Schools place great emphasis on the development of oracy as a component of literacy. But what is worth talking about? When might it be helpful? How does it connect to reading and writing about music? Can it overcome the tyranny of ‘key words’, ‘two stars and a wish’, ‘feeble self-indulgent evaluations’? Can talk, thought of as thinking about music, form an aspect of our subject’s hard-edged intellectually demanding character?

Ok, teachers do too much talking (1), but pupils not enough mind-raising talk, too much inconsequential talking. What might we talk about?

There is talk about the processes of ‘making music’ (eg. the process of tutti-solo). Secondly, talk about music as a social-cultural practice and thirdly, about the nature of music at a philosophical level. But what kinds of talk are there?

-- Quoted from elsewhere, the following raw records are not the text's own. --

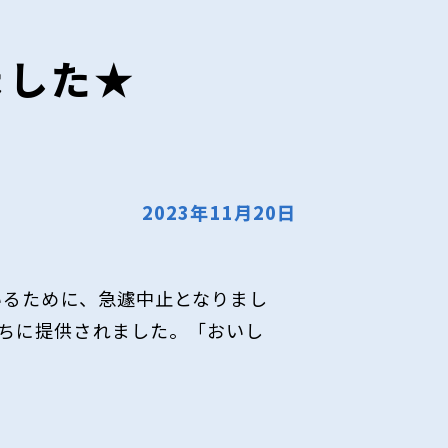
ました★
2023年11月20日
いるために、急遽中止となりまし
ちに提供されました。「おいし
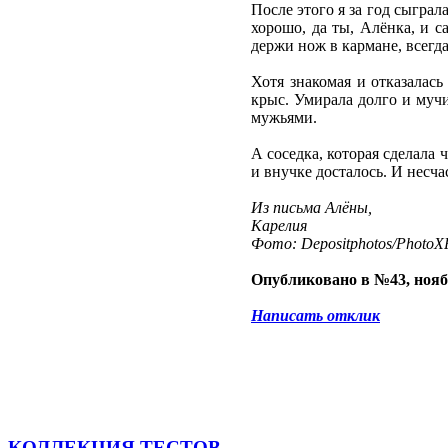
После этого я за год сыграл
хорошо, да ты, Алёнка, и с
держи нож в кармане, всегд
Хотя знакомая и отказалась
крыс. Умирала долго и мучи
мужьями.
А соседка, которая сделала 
и внучке досталось. И несча
Из письма Алёны,
Карелия
Фото: Depositphotos/PhotoXP
Опубликовано в №43, нояб
Написать отклик
КОЛЛЕКЦИЯ ТЕСТОВ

Karen Littlejohn and Neil Mercer propose three kinds: explorative, cumulative and disputational. (2) All this can be explained to pupils, rehearsed and subequently owned by them.

The challenge for the teacher will be when and how to take a little time out from the centrality of music-making to induct pupils into being meta-thinkers. It seems to me that here is one way of helping music education to be educative, claim rigour, and loosen the remorseless reference to ‘learning’ as if this reference by itself justified whatever was going on. Never mind learning, what about educating?

In the Winter 2013-14 issue of the Music Mark magazine Wayne Bowman writes:

‘The values afforded by music-making depend on the kind of music at hand, the ways we engage in it, and the uses to which that experience is subsequently put.’ (3)

In other words, without a clearly thought-through rationale our most cherrished warm up routine may have little merit. The step from meta-thinking to critical thinking may be but a small one.

(1) Teacher narrative talk is one exception.
(2) ‘Interthinking: putting talk to work’, Routledge, Karen Littlejohn and Neil Mercer.
(3) ‘The ethical significance of music-making’, Music Mark Magazine, Winter 2013/14 pp. 3-6, Wayne Bowman.